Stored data
* * *
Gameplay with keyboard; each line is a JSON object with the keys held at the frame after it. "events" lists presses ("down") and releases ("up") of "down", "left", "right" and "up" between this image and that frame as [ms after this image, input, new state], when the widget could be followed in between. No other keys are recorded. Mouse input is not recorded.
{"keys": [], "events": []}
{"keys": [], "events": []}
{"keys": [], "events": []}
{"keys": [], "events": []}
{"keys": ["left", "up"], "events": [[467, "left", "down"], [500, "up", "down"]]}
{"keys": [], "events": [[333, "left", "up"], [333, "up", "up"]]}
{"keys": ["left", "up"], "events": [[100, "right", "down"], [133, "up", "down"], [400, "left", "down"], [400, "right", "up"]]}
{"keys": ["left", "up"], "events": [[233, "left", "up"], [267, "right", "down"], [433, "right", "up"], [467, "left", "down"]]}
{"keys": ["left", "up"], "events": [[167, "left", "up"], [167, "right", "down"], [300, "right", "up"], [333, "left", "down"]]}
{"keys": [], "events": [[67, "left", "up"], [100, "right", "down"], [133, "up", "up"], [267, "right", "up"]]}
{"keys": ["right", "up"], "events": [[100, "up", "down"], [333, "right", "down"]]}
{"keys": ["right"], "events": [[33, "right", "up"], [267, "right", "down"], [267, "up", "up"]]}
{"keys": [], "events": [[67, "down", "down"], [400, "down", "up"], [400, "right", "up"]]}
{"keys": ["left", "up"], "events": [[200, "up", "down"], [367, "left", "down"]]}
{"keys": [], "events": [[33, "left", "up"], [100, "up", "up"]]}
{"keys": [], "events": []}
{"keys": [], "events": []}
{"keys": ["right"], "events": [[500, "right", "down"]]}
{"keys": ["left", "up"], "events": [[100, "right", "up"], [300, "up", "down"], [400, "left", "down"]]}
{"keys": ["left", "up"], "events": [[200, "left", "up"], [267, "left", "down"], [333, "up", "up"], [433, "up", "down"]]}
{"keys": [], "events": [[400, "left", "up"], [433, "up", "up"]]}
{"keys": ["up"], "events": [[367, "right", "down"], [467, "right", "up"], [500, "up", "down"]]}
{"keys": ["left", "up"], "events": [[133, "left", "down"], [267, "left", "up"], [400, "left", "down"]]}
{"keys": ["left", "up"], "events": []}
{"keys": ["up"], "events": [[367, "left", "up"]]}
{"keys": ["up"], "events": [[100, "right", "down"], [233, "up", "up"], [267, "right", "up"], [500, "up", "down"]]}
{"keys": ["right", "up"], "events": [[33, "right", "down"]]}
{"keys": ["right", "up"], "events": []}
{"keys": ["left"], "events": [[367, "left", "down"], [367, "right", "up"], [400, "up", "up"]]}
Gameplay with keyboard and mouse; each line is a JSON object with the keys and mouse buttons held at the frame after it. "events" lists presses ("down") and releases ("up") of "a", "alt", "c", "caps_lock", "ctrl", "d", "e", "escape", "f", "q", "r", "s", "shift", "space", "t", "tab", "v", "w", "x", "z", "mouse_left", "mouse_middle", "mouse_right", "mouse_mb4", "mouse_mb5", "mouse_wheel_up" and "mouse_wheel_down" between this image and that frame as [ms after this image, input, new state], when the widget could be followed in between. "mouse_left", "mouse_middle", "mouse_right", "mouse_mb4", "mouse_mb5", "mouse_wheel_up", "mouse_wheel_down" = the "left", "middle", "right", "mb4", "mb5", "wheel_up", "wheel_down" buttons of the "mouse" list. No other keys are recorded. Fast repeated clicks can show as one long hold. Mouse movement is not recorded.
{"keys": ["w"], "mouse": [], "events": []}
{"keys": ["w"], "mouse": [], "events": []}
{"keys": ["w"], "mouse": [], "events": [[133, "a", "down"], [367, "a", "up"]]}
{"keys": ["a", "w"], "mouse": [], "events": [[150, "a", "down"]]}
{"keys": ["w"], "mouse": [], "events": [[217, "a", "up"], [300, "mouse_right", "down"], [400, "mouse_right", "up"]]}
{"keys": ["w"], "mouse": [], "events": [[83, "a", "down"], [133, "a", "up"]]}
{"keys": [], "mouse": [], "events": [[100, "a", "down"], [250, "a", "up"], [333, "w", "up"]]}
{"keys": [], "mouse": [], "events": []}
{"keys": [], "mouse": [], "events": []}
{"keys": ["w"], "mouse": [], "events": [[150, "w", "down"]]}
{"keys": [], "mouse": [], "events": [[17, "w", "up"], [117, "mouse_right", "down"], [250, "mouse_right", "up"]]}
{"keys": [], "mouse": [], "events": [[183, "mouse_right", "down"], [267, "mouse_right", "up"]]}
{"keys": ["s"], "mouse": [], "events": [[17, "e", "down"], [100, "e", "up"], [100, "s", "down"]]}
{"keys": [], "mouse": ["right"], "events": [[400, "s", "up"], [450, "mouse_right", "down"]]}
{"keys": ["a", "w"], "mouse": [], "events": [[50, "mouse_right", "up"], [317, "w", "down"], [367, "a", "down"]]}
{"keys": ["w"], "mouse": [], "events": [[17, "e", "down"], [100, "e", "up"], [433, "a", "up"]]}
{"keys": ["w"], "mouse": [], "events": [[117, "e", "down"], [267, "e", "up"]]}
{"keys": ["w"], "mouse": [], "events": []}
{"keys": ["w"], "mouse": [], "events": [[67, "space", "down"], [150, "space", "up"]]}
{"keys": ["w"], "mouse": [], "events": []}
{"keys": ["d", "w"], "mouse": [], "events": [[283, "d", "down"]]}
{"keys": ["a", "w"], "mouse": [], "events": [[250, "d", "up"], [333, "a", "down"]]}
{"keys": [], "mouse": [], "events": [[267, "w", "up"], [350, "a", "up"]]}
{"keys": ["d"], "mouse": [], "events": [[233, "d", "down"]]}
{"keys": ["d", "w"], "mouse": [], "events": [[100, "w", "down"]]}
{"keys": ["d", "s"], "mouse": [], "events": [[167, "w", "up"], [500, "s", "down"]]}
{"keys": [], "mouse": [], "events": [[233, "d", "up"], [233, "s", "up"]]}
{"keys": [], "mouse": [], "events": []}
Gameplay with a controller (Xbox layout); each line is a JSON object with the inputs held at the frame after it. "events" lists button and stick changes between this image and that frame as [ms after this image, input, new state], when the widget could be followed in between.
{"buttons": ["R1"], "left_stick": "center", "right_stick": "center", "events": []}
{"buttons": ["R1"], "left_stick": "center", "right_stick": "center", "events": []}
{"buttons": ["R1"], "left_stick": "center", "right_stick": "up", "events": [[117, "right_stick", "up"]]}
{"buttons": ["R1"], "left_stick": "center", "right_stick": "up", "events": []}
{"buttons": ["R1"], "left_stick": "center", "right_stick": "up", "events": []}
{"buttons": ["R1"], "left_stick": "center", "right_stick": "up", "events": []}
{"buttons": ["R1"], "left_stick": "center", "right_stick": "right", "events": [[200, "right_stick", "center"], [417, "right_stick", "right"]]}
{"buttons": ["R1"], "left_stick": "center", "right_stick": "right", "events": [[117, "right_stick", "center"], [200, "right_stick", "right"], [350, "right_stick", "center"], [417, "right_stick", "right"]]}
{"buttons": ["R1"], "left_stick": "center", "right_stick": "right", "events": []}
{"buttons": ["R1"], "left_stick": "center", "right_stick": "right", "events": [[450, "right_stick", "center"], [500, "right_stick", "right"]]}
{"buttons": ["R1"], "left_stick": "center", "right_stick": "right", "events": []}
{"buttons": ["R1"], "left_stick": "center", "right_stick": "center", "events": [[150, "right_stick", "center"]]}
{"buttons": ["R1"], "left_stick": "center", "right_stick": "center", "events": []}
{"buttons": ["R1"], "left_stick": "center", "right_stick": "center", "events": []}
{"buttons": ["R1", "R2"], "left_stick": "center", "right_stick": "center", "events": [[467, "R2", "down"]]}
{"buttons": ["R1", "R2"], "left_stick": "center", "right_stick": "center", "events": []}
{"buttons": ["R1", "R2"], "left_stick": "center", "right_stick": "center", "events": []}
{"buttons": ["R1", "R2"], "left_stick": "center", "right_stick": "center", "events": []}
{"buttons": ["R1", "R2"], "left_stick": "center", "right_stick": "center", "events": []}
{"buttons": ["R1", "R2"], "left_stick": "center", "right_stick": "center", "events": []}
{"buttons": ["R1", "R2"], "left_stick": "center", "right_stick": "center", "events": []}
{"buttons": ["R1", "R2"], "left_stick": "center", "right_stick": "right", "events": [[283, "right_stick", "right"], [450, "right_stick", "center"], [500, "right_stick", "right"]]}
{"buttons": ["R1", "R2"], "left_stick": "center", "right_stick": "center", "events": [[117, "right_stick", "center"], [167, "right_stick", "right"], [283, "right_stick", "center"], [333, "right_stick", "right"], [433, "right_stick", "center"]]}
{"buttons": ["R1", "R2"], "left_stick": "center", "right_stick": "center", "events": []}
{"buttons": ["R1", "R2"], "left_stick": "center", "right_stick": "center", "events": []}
* * *
* _EXERCISE DETAILS_
Search the records line by line for the word "frame" and copy every line where it appears.

* _TASK RESULT_
Gameplay with keyboard; each line is a JSON object with the keys held at the frame after it. "events" lists presses ("down") and releases ("up") of "down", "left", "right" and "up" between this image and that frame as [ms after this image, input, new state], when the widget could be followed in between. No other keys are recorded. Mouse input is not recorded.
Gameplay with keyboard and mouse; each line is a JSON object with the keys and mouse buttons held at the frame after it. "events" lists presses ("down") and releases ("up") of "a", "alt", "c", "caps_lock", "ctrl", "d", "e", "escape", "f", "q", "r", "s", "shift", "space", "t", "tab", "v", "w", "x", "z", "mouse_left", "mouse_middle", "mouse_right", "mouse_mb4", "mouse_mb5", "mouse_wheel_up" and "mouse_wheel_down" between this image and that frame as [ms after this image, input, new state], when the widget could be followed in between. "mouse_left", "mouse_middle", "mouse_right", "mouse_mb4", "mouse_mb5", "mouse_wheel_up", "mouse_wheel_down" = the "left", "middle", "right", "mb4", "mb5", "wheel_up", "wheel_down" buttons of the "mouse" list. No other keys are recorded. Fast repeated clicks can show as one long hold. Mouse movement is not recorded.
Gameplay with a controller (Xbox layout); each line is a JSON object with the inputs held at the frame after it. "events" lists button and stick changes between this image and that frame as [ms after this image, input, new state], when the widget could be followed in between.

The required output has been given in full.